Within the pages of George, the celebrity (costumed as George Washington) sold the politics. Now there is no need for a middle-man - the two have become inextricably interlinked. George knew that this interlinking was the golden rule to getting the masses invested in politics - the switching of figures from stuffed suits to fashionable figureheads. It's this formula that yielded the current president.
4. COINCIDENCES
George contained many coincidences. The most glaring of these coincidences is within the February 1997 issue, in which the magazine predicts what the future, specifically in the year 2020 will look like. “What does the future hold: a new world of promise or apocalypse? We launched a discovery mission to the next millennium to find out what’s on the other side. So buckle your chin strap and hold on as George enters the time warp and re-emerges in the year 2020.” A glaringly eerie pull quote within the article “Survival Guide to the Future” under the section “Disease”, written by American psychoanalyst Arno Karlen prophetically remarks the “worst-case scenario an over-populated planet choked to extinction by a lung-attacking virus.”
Another is in the April/May 1996 issue: “VERY CROOKED AND STEEP, ONE NEXT MILE” reads a road sign plastered running along the margins of a story on Hillary Clinton’s Whitewater controversy.
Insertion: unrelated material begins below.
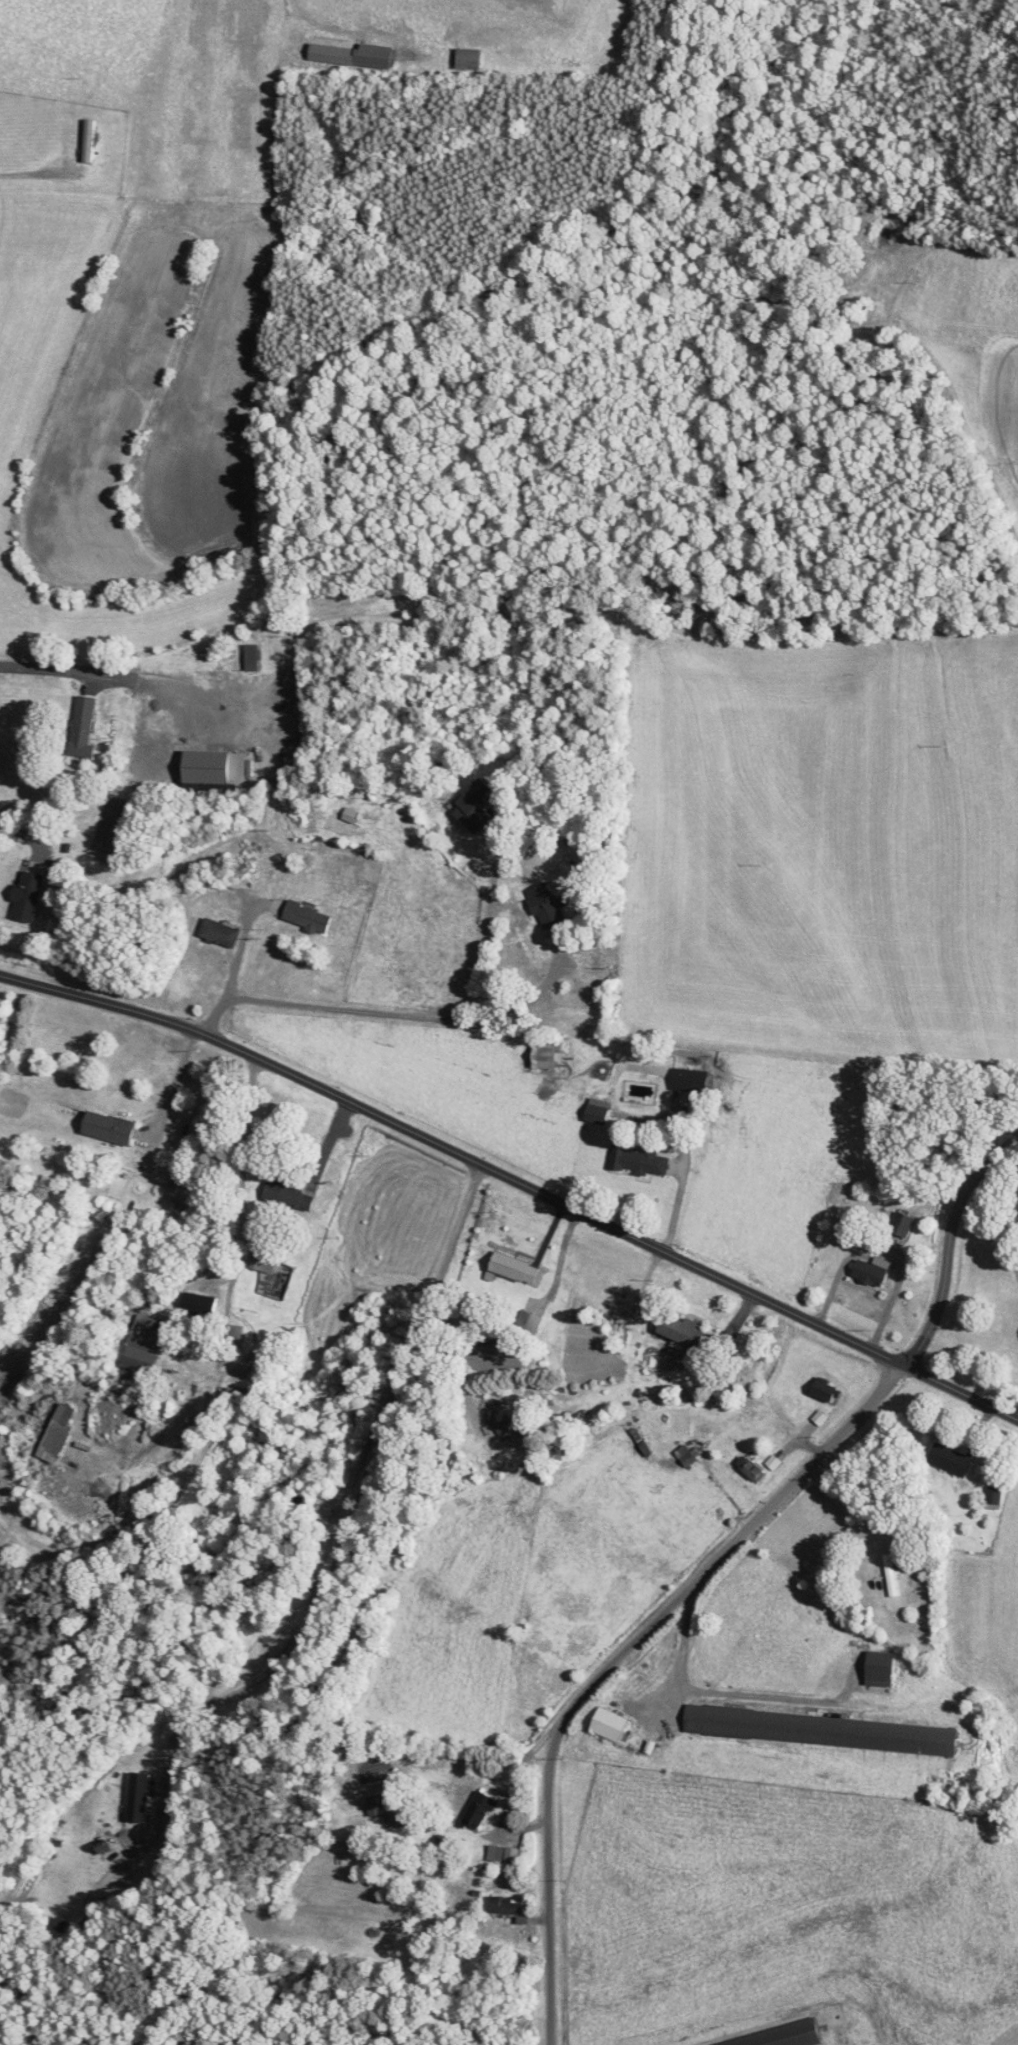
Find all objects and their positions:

The short version is the Clintons lent an illegal $300K loan for a Belle Reve a la rural Arkansas. “Crooked Hillary” would be Trump’s stock phrase for referencing his sparring partner.
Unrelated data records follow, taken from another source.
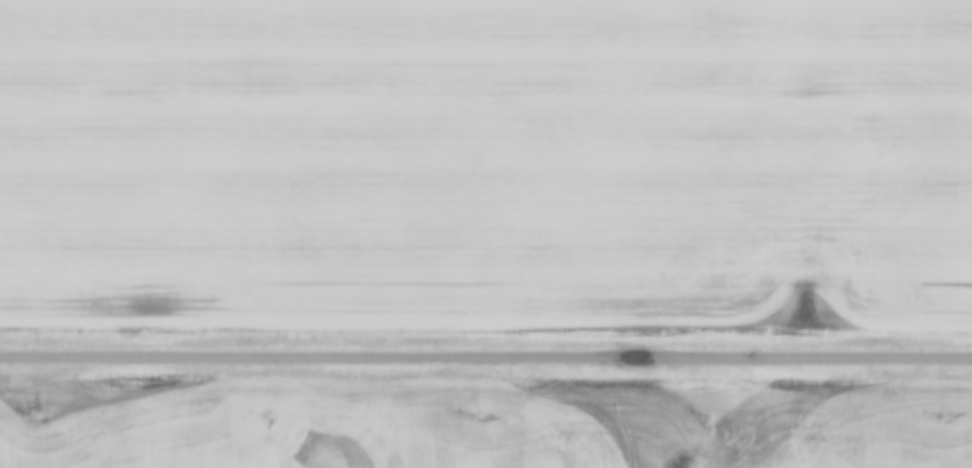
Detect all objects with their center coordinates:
road: (486, 355)

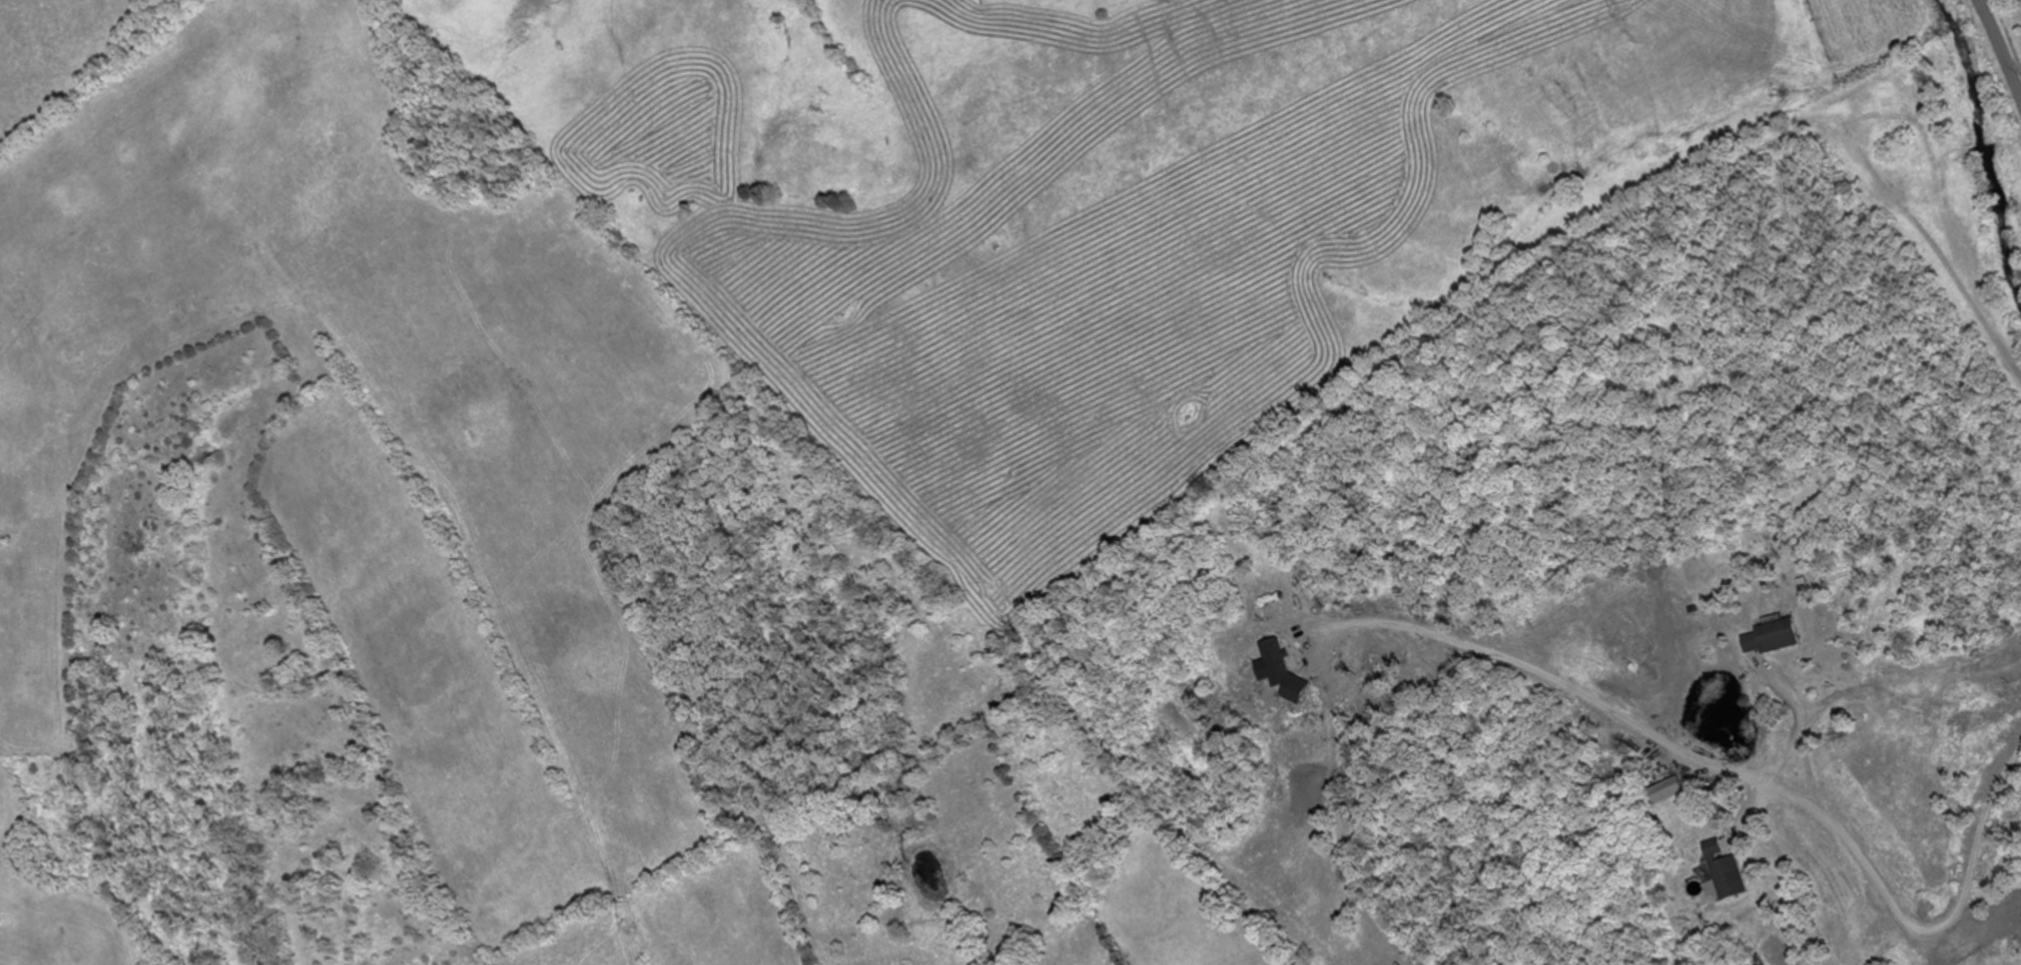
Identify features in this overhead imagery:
road: (2000, 48)
road: (2018, 81)
building: (1771, 637)
building: (1665, 788)
building: (1725, 871)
5. GEORGE WAS THE ORIGIN FOR MANY HOUSEHOLD NAMES WHO WERE RELATIVELY UNKNOWN OUTSIDE OF POLITICAL CIRCLES AT THE TIME
George aged well. It’s a mixture of idolization and cynicism against the monarchs of Washington politics still hold to this day. And, if anything, they carry more weight as nothing much has changed, the same names are still floating around at the top.
Kellyanne Conway, now counselor to Trump, was working as a part-time standup comedian and pollster when George asked her to become a contributor. She penned an article titled "Why Female and Generation X Voters Are Ripe Prospects for the GOP: to Young Voters, the Lack of Hope and Optimism Is the Most Glaring Absence in Politics Today.” The future would come to show that Conway was not entirely incorrect in her assertion. In the 2016 Presidential election, 42 percent of 30-44s voted for Trump and 53% of 45-64-year-olds. A study conducted by Monmouth University in March showed that Biden loses by 13 points amongst voters between the ages of 35-54. Conway is still following the predator-meets-pray route to success today.
6. BIPARTISANISM SANS BICKERING
JFK Jr. branded George as a “post-partisan” magazine. Newt Gingrich posing next to a lion co-existed alongside a lengthy interview with a Planned Parenthood executive. Ann Coulter wrote her diatribes alongside Norman Mailer. To George bipartisanism was possible and was a matter of giving editorial space to ideas, which is not, as the mainstream media believes, unequivocal support of them. Reading an article about socialism is not going to make you grow a Che Guevara mustache overnight.